> Assigned task: Could you write out the opening lines of the data, word for word, stopping after the line that contains "dwindling energy options."?

> The records:

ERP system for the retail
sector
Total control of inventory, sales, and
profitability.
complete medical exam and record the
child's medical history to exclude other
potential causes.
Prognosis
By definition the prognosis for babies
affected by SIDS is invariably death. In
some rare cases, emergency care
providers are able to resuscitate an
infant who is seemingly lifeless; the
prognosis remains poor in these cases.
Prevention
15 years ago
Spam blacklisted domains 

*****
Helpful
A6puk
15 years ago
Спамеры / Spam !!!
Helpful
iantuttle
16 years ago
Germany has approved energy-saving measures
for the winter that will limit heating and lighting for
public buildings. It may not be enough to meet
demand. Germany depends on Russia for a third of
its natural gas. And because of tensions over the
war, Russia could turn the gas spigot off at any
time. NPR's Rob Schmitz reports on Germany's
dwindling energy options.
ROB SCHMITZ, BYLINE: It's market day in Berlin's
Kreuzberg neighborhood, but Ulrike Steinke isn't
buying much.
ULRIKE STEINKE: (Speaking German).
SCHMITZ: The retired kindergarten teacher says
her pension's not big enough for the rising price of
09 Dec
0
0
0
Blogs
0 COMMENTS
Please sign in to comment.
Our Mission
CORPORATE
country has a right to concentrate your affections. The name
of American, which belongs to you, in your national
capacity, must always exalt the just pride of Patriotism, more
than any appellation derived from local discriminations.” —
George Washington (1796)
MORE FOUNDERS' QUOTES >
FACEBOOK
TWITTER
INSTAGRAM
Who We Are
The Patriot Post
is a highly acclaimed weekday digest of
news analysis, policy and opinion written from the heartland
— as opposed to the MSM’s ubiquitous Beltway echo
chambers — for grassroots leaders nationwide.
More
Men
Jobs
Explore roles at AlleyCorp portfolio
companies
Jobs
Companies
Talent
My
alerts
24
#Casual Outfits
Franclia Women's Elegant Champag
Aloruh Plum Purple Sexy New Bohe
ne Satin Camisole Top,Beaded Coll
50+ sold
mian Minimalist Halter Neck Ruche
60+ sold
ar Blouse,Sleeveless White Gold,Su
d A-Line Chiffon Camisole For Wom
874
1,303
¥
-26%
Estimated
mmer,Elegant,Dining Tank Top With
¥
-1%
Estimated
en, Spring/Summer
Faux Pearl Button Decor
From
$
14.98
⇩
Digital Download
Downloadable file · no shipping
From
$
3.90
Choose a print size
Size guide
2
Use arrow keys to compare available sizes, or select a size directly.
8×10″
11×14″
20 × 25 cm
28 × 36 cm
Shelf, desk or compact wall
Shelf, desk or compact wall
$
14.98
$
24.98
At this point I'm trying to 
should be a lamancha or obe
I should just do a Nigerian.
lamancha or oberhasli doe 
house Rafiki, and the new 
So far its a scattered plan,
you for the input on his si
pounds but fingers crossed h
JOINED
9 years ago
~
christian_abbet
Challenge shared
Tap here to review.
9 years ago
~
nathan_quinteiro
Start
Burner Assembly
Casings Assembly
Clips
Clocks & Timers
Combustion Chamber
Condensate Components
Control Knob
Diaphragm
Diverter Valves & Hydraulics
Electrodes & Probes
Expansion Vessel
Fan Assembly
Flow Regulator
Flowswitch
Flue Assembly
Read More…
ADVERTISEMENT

> Output for this exercise:
ERP system for the retail
sector
Total control of inventory, sales, and
profitability.
complete medical exam and record the
child's medical history to exclude other
potential causes.
Prognosis
By definition the prognosis for babies
affected by SIDS is invariably death. In
some rare cases, emergency care
providers are able to resuscitate an
infant who is seemingly lifeless; the
prognosis remains poor in these cases.
Prevention
15 years ago
Spam blacklisted domains 

*****
Helpful
A6puk
15 years ago
Спамеры / Spam !!!
Helpful
iantuttle
16 years ago
Germany has approved energy-saving measures
for the winter that will limit heating and lighting for
public buildings. It may not be enough to meet
demand. Germany depends on Russia for a third of
its natural gas. And because of tensions over the
war, Russia could turn the gas spigot off at any
time. NPR's Rob Schmitz reports on Germany's
dwindling energy options.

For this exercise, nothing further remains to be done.